Compulsando os actuais sinais que nos chegam da Guiné-Bissau, tudo aponta para que a frágil situação de paz que se vive possa estar novamente em risco. Aliás, é curioso que o maior desses sinais, sintomaticamente, se prenda ultimamente com a reiterada insistência do Presidente da República com pedidos expressos, dirigidos às instâncias internacionais, no sentido de se dotar o país de um serviço especializado em matéria de prevenção e mediação de conflitos.
Porém, a secundar estes sinais, que só aparentemente se afiguram como novos e/ou recentes, repousa incólume o sui generis sistema político implantado de algum tempo a esta parte e que, como tal, assenta os seus pilares no que poderíamos designar por compromisso tácito de silêncio entre os vários poderes em presença, destacando-se, entre estes, os existentes por um lado entre os diversos titulares dos órgão de soberania e, por outro, entre estes e os militares e ainda os barões do narcotráfico e os gurus da agiotagem e da corrupção.
É evidente que a permanente retro alimentação deste inenarrável e imoral esquema de compromisso de silêncio é feita (foi sempre feita) a partir das esferas e dos recursos do Estado, no qual, também, através de um complexo labirinto de cumplicidades se processam as nomeações de conveniência, encarregando-se depois os diversos representantes dos interesses instalados, normalmente os da estrutura intermédia do aparelho do Estado, de dar vazão às tarefas de prospecção e redistribuição de avultadas transacções em numerário e em benesses, mesmo que para isso tenham que deitar mãos ao erário público e a outros expedientes menos ortodoxos, como vem acontecendo ultimamente com o narcotráfico.
Com efeito, enquanto que em surdina decorrem rixas entre os grupos rivais que se digladiam pelo controlo do narcotráfico e das esferas de decisão política e jurídica, o já deteriorado nível de vida das populações está neste momento a atingir os limites do insuportável, concorrendo, uma e outra situação, directa ou indirectamente, para que na presente conjuntura económica e social o Estado só possa dar mostras de uma quase ou total falência técnica, agravado o emsmo do facto de a comunidade internacional mostrar-se fortemente relutante em financiar projectos de credibilidade duvidosa, aliás, factores que, cumulativamente - para lá dos intermitentes proventos do narcotráfico -, possam estar (estão mesmo!) a afectar o equilíbrio do esquema de que se alimentam as máfias locais, de resto, a braços com a escassez de recursos ffinanceiros fáceis e, por isso memo, indispensáveis ao serenar dos ânimos nas hostes do ciclo vicioso do sistema.

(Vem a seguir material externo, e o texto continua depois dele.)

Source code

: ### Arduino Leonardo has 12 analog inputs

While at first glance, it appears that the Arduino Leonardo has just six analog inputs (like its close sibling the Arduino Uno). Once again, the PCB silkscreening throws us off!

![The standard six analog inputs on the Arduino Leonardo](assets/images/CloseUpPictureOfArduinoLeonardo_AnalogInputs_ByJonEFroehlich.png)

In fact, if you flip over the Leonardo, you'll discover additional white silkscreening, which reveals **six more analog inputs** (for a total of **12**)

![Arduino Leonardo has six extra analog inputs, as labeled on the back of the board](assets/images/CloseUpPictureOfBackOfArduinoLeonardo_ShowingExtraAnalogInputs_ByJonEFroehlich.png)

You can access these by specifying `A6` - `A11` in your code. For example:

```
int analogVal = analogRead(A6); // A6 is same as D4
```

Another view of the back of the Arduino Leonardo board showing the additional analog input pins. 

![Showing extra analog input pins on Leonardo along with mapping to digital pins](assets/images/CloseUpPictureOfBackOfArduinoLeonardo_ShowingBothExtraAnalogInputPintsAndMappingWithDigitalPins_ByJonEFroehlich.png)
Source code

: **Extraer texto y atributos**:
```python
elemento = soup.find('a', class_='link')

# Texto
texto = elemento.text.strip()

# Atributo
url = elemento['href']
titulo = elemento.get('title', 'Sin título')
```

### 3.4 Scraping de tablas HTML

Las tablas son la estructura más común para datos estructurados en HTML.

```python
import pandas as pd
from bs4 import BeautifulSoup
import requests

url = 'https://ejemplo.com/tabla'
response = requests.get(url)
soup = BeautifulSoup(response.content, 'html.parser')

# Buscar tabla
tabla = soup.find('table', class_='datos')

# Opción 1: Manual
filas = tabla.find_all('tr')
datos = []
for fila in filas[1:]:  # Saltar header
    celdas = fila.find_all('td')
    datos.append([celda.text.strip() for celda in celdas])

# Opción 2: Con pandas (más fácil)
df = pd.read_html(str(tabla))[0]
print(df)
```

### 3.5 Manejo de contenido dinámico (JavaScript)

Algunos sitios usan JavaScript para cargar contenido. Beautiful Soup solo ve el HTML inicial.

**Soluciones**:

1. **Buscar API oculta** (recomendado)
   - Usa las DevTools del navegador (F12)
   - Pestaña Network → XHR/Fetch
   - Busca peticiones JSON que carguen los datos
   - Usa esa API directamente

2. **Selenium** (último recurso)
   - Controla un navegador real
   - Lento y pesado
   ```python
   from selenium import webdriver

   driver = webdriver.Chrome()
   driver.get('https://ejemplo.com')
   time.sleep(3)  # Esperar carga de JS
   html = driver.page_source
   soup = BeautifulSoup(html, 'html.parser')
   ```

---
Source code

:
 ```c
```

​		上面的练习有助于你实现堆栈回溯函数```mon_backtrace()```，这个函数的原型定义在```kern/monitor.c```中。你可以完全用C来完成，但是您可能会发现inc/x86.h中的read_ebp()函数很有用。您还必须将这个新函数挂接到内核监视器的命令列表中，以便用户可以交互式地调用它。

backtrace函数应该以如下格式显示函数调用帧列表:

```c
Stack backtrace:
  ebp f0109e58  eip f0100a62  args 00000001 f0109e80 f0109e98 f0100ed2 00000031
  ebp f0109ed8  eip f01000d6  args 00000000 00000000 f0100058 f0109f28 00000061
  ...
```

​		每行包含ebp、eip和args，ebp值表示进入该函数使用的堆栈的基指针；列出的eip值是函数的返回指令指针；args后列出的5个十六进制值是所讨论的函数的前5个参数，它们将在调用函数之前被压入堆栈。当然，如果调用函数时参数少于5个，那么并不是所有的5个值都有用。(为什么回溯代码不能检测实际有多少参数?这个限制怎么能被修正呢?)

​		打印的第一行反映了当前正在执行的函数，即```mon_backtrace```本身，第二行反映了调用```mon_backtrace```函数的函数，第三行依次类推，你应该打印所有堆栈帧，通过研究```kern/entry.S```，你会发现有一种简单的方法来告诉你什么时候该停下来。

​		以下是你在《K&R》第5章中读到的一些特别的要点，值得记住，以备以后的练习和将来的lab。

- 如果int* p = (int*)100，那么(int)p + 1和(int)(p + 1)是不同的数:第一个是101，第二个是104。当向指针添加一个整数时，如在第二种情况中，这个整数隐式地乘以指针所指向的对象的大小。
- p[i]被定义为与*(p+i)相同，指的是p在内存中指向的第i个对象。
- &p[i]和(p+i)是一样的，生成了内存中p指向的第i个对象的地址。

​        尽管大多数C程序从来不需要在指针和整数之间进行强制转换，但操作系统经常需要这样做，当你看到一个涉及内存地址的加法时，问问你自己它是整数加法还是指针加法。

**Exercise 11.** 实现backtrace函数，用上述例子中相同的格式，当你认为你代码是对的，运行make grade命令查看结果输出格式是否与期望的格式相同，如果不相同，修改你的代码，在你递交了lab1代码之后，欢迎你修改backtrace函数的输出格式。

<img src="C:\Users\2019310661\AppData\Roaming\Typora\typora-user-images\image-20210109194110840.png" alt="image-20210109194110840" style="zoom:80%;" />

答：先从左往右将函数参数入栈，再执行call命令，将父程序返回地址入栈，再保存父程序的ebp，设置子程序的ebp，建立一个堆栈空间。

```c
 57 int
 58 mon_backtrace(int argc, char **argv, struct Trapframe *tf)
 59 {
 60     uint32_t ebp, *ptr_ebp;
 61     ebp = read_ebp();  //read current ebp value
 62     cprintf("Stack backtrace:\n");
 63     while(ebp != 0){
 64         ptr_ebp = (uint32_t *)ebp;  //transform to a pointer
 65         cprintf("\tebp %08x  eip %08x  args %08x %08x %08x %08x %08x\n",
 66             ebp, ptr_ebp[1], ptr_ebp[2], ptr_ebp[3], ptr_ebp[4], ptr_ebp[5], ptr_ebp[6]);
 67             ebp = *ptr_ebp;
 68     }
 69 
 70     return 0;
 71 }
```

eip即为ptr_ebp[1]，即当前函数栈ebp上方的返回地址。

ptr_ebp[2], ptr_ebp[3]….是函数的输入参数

Neste momento, a situação de corda tensa é tal entre os políticos titulares dos diferentes órgãos de soberania e entre estes e os militares e ainda os diferentes grupos de pressão (agora transmudados em máfias diversas), a ponto de supor-se, logicamente, que o jogo de cintura prevalecente - a que inexplicável e curiosamente a comunidade internacional assiste impávida e serena - rpossa a curto-médio prazos revelar-se insuficiente e retardatária (mais uma vez) para evitar a implosão de um sistema/esquema no qual rareiam interlocutores válidos, justamente porque as elites várias não resistiram ao actual estado de coisas e, como maior ou menor razão, demitiram-se simplesmente do seu tradicional papel social ou a isso foram forçados.
Sendo muito difícil combater o actual sistema implantado e com o agravante do ser o os barões do narcotráfico e as diversas máfias quem influenciam a agenda política, económica e social do país, com todos refém de tudos, uns e outros à perna de todos nas esferas de decisão política, o Estado da Guiné-Bissau revelou-se e revela-se em toda a linha impotente para se impôr numa atmosfera assaz deletéria, pelo que a implosão referida, apesar de indesejada, é apenas uma bomba retardada, se nada for feito.
Espero, no entanto, estar redondamente enganado, pois a Guiné e os guineenses merecem mais e melhor!